Set exercise A:
Answer these questions about the proof post below, one answer per line, marked the same way:
(i) What method does the writer say the proof uses?
(ii) What does step 1) suppose?
(iii) What resource is the writer using to study discrete math?

Page:

+ + +

Prove the following statement by contradiction:
For each two positive integers $x$ and $y$, $x^2-y^2 \neq 1$
Proof:
We use proof by contradiction.
1) Suppose $x^2-y^2 = 1$
2) Assuming $x,y\in\mathbb{Z^+}$, let $x = \frac { a }{ b }$ and let $y=\frac {c}{d}$ such that: $a,b,c,d \in\mathbb{Z}$ and $b \neq 0$, and $d \neq 0$
3) $$(\frac { a }{ b } )^{ 2 }-(\frac { c }{ d } )^{ 2 }=1\Rightarrow \frac { a^{ 2 } }{ b^{ 2 } } -\frac { c^{ 2 } }{ d^{ 2 } } =1\Rightarrow \frac { a^{ 2 }d^{ 2 }-b^{ 2 }c^{ 2 } }{ b^{ 2 }d^{ 2 } } =1$$
4) ...
I'm not sure if I approached this proof the right way, but I am not sure how to convince my reader that $\frac { a^{ 2 }d^{ 2 }-b^{ 2 }c^{ 2 } }{ b^{ 2 }d^{ 2 } } =1$ is a contradiction. I'm using MIT OCW to study discrete math and I read this in one of the chapters and am trying to adhere to some of the basic proof writing principles laid out in the text made available by MIT.

+ + +

Dataset:

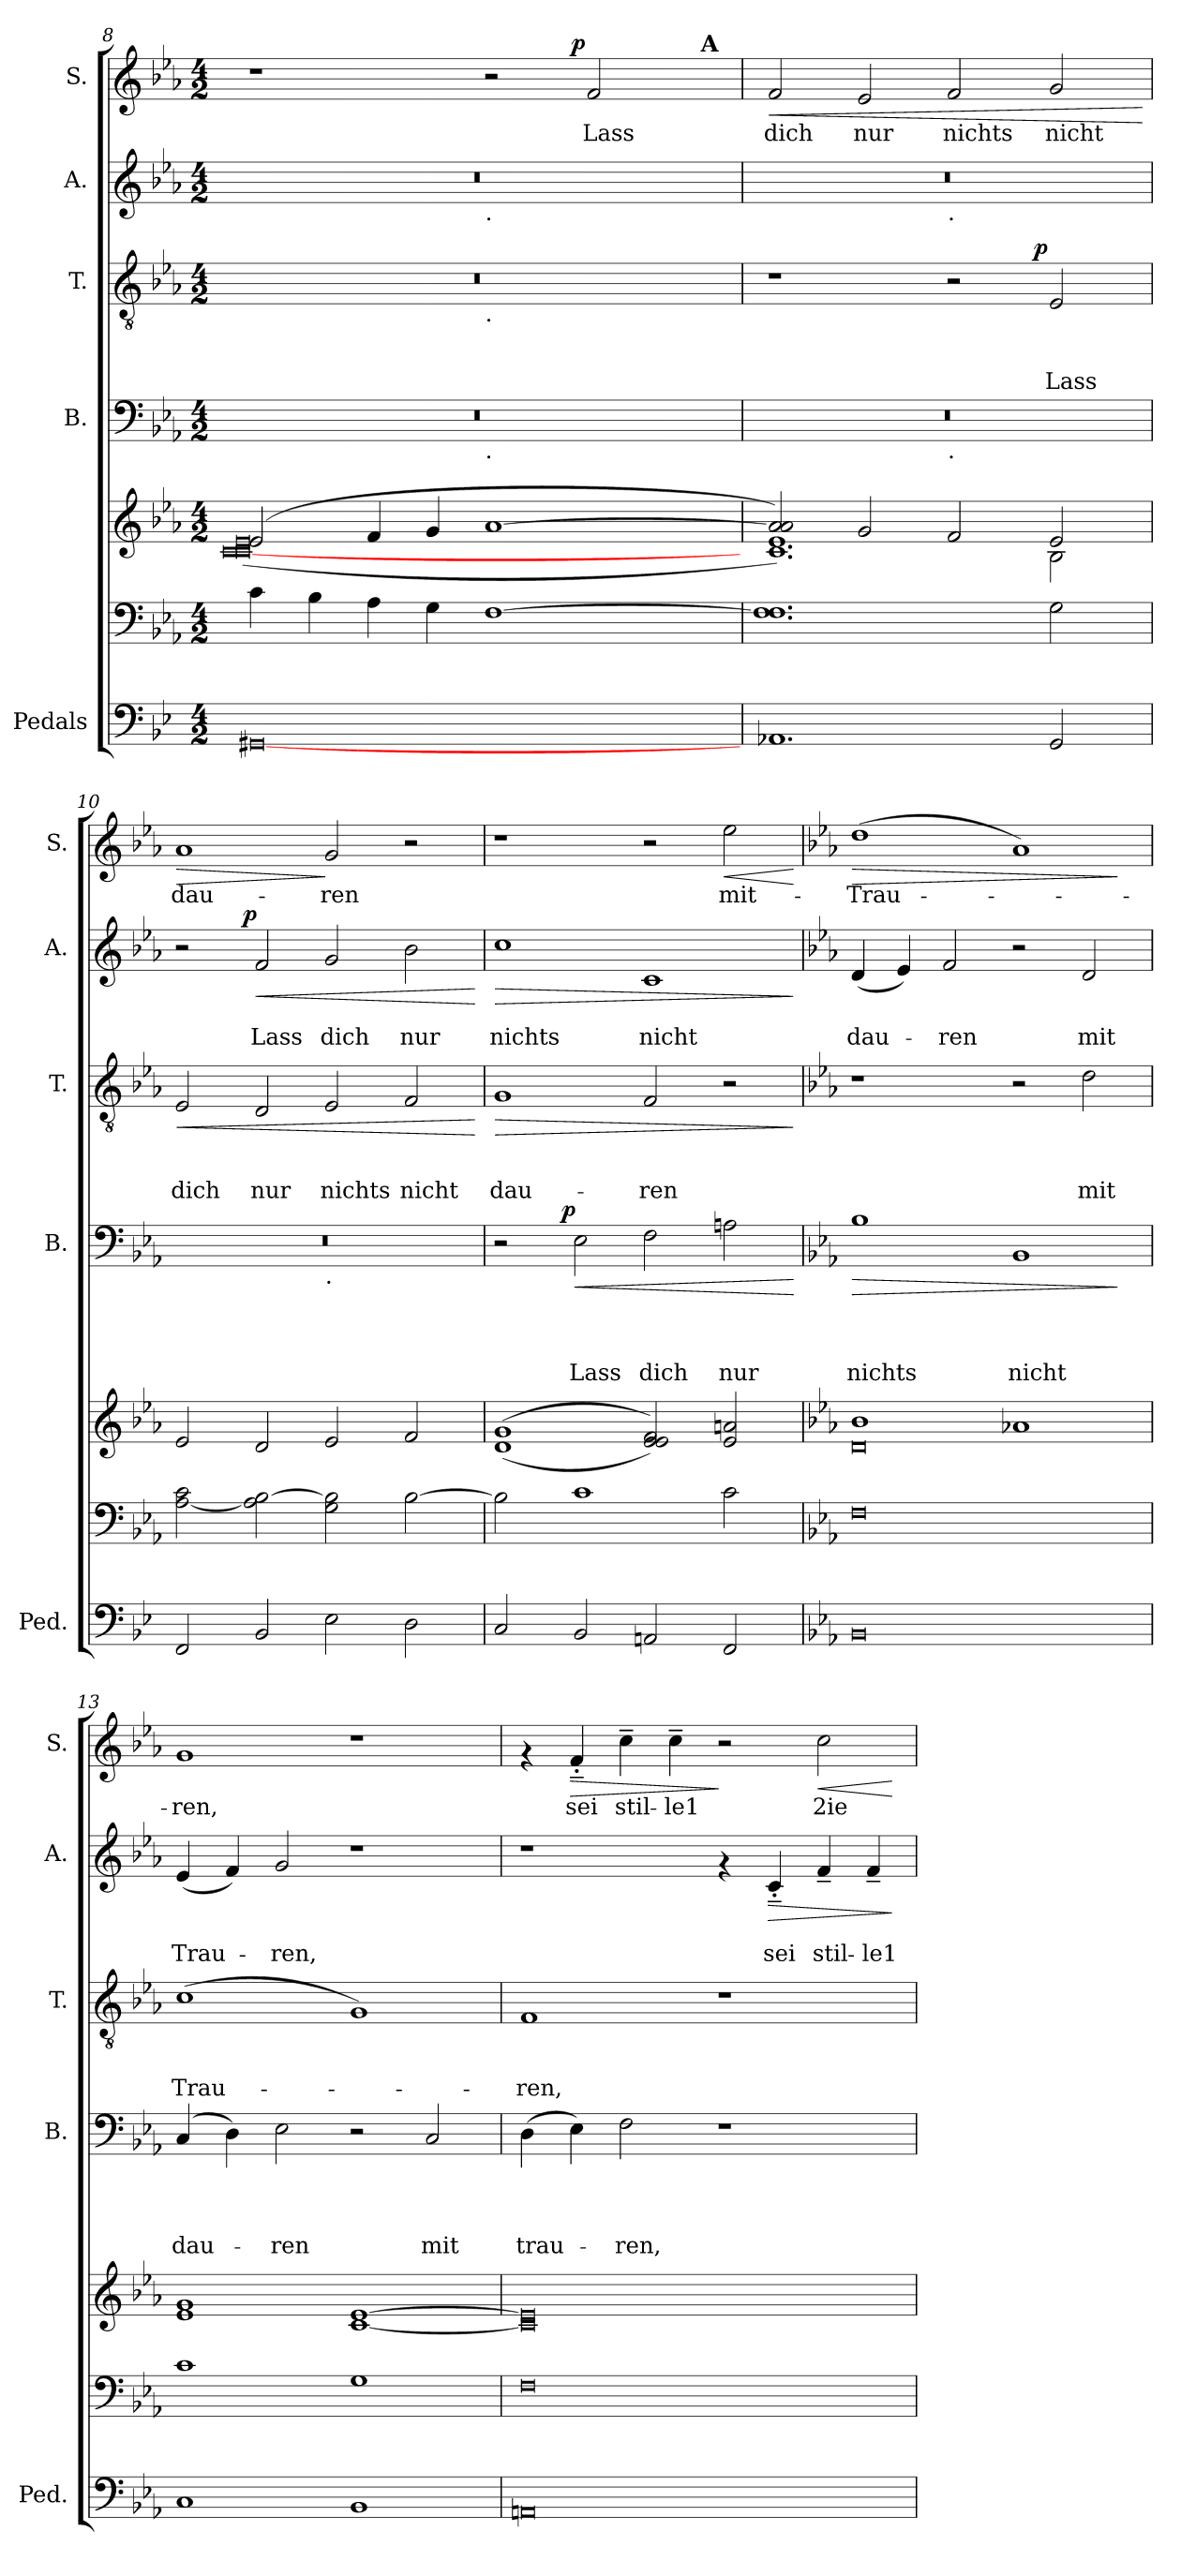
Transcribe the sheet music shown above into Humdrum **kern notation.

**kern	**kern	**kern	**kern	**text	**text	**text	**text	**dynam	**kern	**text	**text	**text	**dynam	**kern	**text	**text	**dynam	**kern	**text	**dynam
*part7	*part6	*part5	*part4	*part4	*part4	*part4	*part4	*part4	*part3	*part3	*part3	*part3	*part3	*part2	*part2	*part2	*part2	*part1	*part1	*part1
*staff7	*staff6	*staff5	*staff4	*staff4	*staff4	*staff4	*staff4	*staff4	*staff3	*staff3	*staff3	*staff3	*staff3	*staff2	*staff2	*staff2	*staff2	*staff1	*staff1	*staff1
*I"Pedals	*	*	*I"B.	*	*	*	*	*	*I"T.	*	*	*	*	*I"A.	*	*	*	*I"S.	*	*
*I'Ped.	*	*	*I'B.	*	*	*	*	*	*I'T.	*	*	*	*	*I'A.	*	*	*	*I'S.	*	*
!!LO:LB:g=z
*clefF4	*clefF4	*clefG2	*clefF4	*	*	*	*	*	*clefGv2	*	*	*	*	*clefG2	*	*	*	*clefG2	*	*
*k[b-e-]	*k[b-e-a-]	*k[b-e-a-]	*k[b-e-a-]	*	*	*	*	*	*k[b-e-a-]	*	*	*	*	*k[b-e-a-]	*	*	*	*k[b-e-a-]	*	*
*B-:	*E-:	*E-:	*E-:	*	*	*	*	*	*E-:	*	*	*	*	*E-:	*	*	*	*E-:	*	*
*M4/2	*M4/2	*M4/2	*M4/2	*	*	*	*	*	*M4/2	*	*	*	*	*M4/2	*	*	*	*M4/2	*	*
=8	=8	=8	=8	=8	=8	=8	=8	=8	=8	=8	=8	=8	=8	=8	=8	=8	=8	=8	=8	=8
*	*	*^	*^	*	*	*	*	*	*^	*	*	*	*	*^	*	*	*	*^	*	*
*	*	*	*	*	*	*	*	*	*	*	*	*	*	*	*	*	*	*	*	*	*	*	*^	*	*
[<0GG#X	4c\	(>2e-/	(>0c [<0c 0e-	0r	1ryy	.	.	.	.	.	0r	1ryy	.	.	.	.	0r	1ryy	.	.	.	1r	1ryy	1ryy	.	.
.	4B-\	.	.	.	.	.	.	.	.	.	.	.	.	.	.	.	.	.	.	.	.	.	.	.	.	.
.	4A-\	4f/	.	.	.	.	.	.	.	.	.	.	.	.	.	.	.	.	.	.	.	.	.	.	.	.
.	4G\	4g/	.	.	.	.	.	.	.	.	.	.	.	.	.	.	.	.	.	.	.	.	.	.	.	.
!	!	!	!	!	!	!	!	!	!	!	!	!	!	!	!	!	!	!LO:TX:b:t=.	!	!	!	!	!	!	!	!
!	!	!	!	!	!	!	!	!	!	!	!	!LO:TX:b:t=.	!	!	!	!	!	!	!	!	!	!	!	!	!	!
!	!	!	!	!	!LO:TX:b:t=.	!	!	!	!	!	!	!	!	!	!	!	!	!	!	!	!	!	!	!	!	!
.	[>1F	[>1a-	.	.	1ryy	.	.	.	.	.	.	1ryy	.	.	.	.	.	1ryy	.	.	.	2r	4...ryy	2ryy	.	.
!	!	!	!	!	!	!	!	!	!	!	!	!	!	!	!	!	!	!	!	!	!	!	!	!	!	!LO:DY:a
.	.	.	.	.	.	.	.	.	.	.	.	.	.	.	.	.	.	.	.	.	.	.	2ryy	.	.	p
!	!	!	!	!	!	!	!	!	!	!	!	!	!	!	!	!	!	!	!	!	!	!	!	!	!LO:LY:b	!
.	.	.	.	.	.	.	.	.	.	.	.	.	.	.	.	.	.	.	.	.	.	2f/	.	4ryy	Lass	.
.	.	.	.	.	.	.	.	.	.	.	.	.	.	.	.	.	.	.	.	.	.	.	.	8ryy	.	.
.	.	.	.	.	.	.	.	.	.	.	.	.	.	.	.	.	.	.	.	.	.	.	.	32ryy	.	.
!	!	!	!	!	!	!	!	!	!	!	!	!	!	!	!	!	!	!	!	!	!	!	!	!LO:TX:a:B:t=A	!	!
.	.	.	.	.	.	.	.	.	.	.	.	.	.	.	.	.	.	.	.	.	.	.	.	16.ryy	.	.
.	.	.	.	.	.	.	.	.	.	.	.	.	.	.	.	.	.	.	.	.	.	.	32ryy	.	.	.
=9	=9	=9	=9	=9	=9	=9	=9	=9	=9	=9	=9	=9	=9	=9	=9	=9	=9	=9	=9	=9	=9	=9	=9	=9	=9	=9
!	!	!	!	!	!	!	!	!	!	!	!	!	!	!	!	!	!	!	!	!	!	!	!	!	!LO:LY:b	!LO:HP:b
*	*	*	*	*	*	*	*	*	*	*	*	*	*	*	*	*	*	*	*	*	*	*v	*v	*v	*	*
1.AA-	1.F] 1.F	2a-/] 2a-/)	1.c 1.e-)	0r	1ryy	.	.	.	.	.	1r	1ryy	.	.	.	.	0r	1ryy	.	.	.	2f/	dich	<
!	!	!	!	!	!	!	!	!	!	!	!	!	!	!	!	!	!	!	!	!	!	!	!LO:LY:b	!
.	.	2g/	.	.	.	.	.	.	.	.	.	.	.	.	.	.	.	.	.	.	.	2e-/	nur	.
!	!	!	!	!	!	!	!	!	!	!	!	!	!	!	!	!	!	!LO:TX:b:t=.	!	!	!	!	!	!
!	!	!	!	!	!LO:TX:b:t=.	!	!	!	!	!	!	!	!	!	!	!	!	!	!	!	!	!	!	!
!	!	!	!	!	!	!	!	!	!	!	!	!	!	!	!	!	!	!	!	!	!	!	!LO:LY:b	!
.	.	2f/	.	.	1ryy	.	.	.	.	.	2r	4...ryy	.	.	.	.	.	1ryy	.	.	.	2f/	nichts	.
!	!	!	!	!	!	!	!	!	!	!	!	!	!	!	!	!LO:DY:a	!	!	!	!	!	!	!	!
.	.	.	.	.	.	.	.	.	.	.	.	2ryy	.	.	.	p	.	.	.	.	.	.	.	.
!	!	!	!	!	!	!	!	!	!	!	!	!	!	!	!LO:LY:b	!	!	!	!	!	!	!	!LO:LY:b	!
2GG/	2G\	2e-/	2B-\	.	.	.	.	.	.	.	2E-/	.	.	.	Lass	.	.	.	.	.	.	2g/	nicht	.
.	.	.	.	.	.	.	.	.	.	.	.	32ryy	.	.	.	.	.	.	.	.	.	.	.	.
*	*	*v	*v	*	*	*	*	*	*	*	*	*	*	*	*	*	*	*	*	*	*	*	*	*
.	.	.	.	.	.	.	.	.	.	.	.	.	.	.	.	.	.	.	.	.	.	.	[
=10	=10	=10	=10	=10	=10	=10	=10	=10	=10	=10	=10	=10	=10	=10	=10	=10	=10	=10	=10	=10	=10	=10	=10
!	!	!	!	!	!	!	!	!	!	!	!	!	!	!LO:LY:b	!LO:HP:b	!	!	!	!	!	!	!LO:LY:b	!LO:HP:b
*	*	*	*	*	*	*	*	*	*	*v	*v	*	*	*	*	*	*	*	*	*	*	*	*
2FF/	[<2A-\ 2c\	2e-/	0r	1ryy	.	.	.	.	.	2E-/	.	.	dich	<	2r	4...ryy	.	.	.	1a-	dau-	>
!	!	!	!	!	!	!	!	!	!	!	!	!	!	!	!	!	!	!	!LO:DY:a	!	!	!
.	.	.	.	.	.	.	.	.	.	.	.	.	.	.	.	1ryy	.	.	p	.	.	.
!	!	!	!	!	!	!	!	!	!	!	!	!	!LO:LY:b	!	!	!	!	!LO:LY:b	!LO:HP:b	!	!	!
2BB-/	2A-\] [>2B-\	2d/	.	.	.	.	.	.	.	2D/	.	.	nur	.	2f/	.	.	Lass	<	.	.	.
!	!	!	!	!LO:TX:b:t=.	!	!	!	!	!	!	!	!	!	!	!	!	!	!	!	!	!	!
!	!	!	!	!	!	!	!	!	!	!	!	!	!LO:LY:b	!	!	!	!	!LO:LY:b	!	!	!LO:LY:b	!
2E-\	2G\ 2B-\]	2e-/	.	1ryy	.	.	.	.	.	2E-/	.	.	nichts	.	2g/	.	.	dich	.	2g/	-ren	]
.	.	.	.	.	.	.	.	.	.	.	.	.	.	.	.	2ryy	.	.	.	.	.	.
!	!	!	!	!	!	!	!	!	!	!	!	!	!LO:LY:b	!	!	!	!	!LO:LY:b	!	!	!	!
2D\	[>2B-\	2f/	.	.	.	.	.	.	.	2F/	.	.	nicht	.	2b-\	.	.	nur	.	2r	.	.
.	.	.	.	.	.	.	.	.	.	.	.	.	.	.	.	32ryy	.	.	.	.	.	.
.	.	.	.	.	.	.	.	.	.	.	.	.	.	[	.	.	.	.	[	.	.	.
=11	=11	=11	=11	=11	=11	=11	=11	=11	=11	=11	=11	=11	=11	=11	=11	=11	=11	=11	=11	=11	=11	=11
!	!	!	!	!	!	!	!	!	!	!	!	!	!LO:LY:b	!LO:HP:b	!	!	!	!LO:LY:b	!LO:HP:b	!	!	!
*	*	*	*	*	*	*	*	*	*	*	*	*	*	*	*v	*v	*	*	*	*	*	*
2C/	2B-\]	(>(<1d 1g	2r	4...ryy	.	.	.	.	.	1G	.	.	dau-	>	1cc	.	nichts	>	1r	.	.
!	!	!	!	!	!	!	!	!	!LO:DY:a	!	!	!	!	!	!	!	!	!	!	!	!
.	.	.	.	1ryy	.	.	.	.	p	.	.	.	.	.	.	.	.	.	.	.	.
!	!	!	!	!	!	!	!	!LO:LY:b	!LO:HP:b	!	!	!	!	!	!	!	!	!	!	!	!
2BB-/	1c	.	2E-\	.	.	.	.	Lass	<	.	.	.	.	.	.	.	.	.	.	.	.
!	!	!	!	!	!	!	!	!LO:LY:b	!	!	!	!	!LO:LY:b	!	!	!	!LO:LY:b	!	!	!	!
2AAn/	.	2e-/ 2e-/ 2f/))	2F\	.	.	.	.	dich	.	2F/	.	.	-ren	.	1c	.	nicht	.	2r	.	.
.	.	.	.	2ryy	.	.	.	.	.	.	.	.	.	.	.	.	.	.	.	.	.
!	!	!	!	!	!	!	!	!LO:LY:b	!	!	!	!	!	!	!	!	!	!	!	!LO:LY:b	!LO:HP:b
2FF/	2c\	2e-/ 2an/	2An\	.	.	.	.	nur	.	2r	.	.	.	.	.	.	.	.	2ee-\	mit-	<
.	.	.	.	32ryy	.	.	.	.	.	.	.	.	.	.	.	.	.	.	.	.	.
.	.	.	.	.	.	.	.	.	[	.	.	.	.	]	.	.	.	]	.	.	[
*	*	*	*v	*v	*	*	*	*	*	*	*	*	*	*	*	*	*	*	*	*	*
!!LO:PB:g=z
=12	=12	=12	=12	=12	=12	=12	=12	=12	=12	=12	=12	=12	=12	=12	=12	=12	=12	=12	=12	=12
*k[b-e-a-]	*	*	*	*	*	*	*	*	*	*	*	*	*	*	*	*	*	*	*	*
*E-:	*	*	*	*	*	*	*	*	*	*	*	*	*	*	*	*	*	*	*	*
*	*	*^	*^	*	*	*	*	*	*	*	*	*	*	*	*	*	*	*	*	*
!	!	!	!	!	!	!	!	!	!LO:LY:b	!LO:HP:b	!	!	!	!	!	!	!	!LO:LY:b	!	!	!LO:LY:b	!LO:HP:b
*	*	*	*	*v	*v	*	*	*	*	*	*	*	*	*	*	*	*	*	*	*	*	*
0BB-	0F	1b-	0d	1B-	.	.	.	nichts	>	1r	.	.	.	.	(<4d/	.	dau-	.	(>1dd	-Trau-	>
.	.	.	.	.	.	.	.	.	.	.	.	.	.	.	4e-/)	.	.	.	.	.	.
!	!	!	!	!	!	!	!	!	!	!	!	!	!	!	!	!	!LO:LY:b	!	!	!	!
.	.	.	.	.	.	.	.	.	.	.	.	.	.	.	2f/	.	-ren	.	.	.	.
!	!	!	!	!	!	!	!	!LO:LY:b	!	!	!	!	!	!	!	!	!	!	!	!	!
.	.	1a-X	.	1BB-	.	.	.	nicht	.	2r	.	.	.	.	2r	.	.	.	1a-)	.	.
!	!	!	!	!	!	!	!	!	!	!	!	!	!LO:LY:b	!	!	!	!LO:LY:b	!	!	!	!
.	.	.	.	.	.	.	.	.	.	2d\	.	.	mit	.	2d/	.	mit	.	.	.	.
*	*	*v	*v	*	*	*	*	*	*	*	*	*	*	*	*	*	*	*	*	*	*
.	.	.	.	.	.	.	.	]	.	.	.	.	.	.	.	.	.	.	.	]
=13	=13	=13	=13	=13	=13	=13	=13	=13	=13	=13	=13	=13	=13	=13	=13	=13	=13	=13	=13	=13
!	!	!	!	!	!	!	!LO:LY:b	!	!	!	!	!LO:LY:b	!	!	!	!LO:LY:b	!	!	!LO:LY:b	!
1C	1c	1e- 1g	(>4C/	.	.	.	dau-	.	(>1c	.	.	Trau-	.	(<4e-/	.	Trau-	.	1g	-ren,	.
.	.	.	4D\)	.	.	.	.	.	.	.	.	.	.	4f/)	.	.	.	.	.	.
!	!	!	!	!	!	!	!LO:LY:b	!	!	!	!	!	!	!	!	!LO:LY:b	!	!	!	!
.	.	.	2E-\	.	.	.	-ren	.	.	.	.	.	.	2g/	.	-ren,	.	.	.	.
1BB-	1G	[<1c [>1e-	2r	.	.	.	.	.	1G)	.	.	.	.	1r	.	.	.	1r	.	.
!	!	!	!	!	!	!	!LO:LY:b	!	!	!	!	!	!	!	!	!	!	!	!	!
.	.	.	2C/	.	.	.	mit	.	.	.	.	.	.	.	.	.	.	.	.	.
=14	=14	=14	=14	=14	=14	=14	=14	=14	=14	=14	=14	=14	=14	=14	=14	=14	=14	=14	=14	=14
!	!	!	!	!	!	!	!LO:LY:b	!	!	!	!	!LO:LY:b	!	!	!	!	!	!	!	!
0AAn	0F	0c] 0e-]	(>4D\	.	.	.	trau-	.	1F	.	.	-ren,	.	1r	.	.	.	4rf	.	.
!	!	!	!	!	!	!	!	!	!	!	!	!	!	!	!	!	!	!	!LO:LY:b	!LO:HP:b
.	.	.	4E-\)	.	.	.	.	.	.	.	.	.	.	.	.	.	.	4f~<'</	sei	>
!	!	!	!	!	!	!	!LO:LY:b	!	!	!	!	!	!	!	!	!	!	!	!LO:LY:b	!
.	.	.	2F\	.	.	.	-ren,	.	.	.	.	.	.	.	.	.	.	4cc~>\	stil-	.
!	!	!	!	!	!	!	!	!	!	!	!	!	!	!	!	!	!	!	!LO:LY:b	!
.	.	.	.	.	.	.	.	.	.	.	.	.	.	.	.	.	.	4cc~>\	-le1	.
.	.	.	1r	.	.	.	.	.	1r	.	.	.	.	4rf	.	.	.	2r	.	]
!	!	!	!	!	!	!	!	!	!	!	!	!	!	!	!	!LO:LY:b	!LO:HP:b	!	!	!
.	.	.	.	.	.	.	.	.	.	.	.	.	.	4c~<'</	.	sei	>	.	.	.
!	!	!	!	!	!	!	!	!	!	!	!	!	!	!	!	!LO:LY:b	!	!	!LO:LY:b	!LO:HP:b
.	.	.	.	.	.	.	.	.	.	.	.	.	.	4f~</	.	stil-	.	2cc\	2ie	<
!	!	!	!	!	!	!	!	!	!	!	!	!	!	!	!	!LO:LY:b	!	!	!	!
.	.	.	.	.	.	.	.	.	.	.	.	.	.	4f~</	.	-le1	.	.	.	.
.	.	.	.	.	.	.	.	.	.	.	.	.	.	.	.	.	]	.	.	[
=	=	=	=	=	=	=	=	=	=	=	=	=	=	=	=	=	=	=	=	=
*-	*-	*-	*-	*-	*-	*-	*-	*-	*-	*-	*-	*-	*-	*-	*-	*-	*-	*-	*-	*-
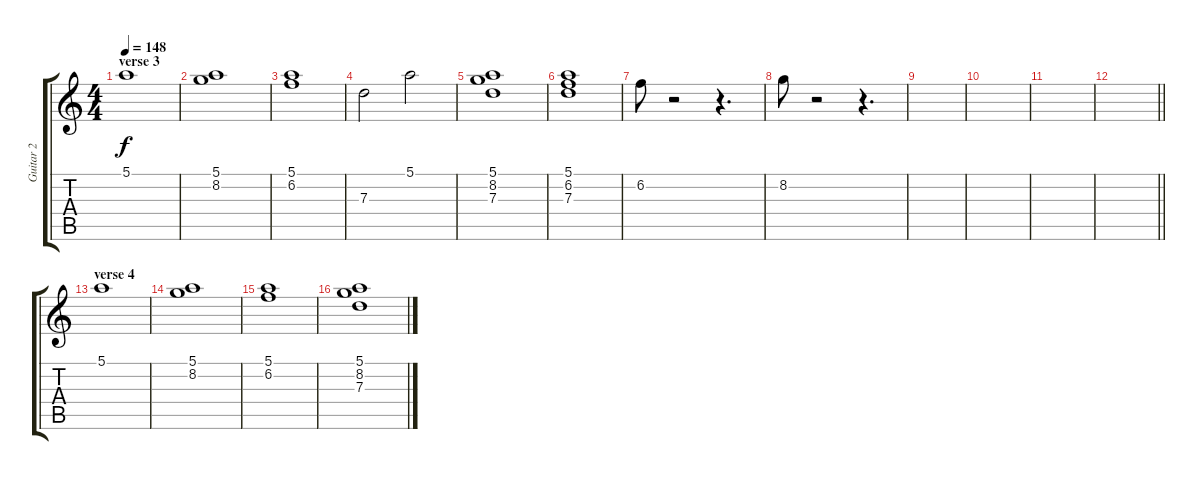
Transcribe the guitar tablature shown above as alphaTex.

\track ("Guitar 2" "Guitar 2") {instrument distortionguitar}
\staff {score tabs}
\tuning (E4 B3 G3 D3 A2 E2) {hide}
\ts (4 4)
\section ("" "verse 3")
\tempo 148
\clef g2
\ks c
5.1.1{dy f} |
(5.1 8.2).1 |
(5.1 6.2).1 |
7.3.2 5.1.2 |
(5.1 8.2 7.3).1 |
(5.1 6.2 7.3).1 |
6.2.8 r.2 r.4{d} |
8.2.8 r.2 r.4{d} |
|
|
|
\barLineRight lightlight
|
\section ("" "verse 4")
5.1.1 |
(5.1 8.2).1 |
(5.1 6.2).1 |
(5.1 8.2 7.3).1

+ + +

Set exercise B: How many lines of the listing above contain the word "Transcribe"? Reply with the number only.

Expected output A:
(i) Proof by contradiction.
(ii) That $x^2-y^2 = 1$.
(iii) MIT OCW.

Expected output B: 2